Exception handling is the process of responding to unwanted or unexpected events when a computer program runs. Exception handling deals with these events to avoid the program or system crashing, and without this process, exceptions would disrupt the normal operation of a program.

Exceptions in Python

Python has many built-in exceptions that are raised when your program encounters an error (something in the program goes wrong).

When these exceptions occur, the Python interpreter stops the current process and passes it to the calling process until it is handled. If not handled, the program will crash.

Python try…except

try….. except blocks are used in python to handle errors and exceptions. The code in try block runs when there is no error.
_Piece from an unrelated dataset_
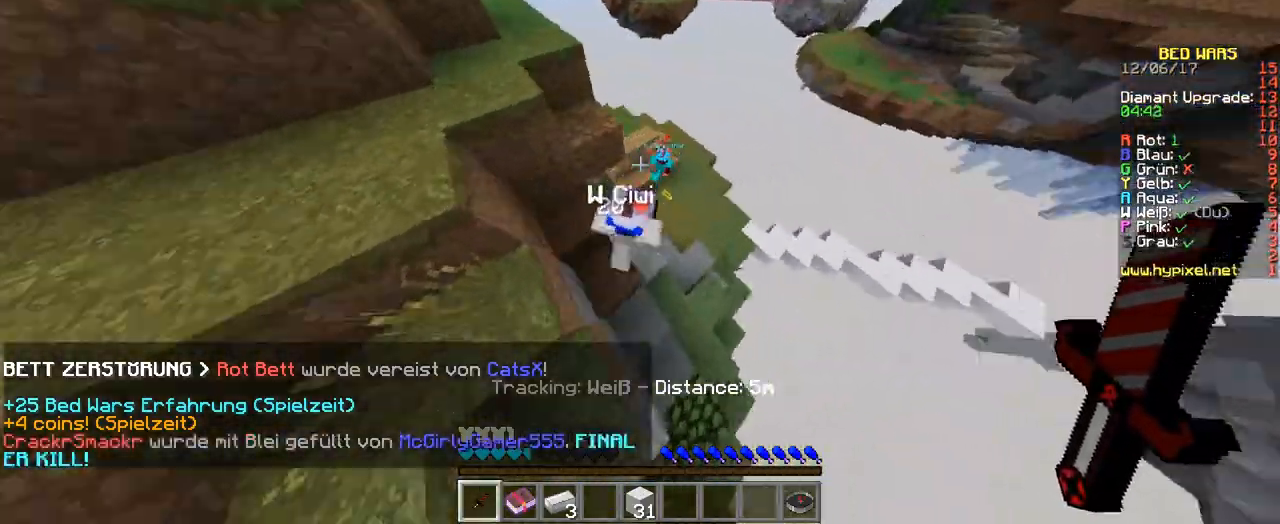
{"keys": ["w"], "events": []}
If the try block catches the error, then the except block is executed.

Syntax:

try:
     #statements which could generate
     #exception
except:
     #Soloution of generated exception

Learn from Example:

1. Program to Print Multiplication Table of a number

# Print table of a Number a
a = input("Enter the number:")
print(f"Multiplication table of {a} is:")

for i in range(1, 11):
  print(f"{int(a)}X{i}={int(a*i)}")

Output (Input is valid integer ) -> Correct Table

Enter the number : 8
8 x 1 = 8
8 x 2 = 16
8 x 3 = 24
8 x 4 = 32
8 x 5 = 40
8 x 6 = 48
8 x 7 = 56
8 x 8 = 64
8 x 9 = 72
8 x 10 = 80

Output (If Input not a valid Int) -> ❌ Error

Enter the number : Gaurav

Traceback (most recent call last):
  File "main.py", line 5, in <module>
  print("f{int(a)}X{i} = {int(a)*i}")
ValueError: Invalid litereal for int() with base 10: 'Gaurav'

**2. Program to Print Multiplication Table of a no. a + ( Handle Any Exception by Printing the Error )
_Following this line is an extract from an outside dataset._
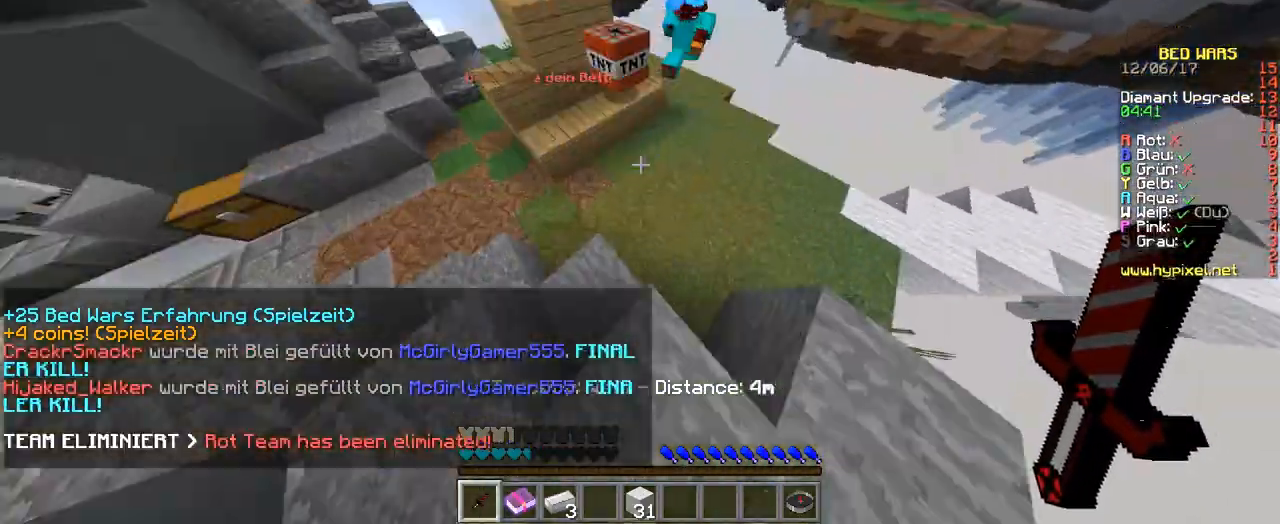
{"keys": ["w"], "events": []}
a = input("Enter the number:")
print(f"Multiplication table of {a} is:")

# Try... Except
try:
  for i in range(1, 11):
    print(f"{int(a)}X{i}={int(a*i)}")

# Handle Any tipe of Error/Exception by printing error
except Exception as e:
  print(e)

Output (If Input not a valid Int) -> Handled Error ✅

Enter the number : Gaurav
Invalid literal for int() with base 10: 'harry'

**3. Program to Print Multiplication Table of a no. a + ( Handle Any Exception by Printing Custom Message )

a = input("Enter the number:")
print(f"Multiplication table of {a} is:")

# Try... Except
try:
  for i in range(1, 11):
    print(f"{int(a)}X{i}={int(a*i)}")

# Handle Any type of Error/Exception by print a message
except:
  print("Invalid Input")

Output (If Input not a valid Int) -> Handled Error ✅

Enter the number : Gaurav
Invalid Input

**4. Program to Print Value of element in list at Given Index a + ( Handle ValueError and TypeError Exception by Printing Custom Message )

# Try... Except
try:
  num = int(input("Enter an Integer:"))
  a = [6, 3]
  print(a[num])

# Handle ValueError by print a message
except ValueError:
  print("Number Error is not an Integer")

# Handle IndexError by print a message
except ValueError:
  print("Number Error is not an Integer")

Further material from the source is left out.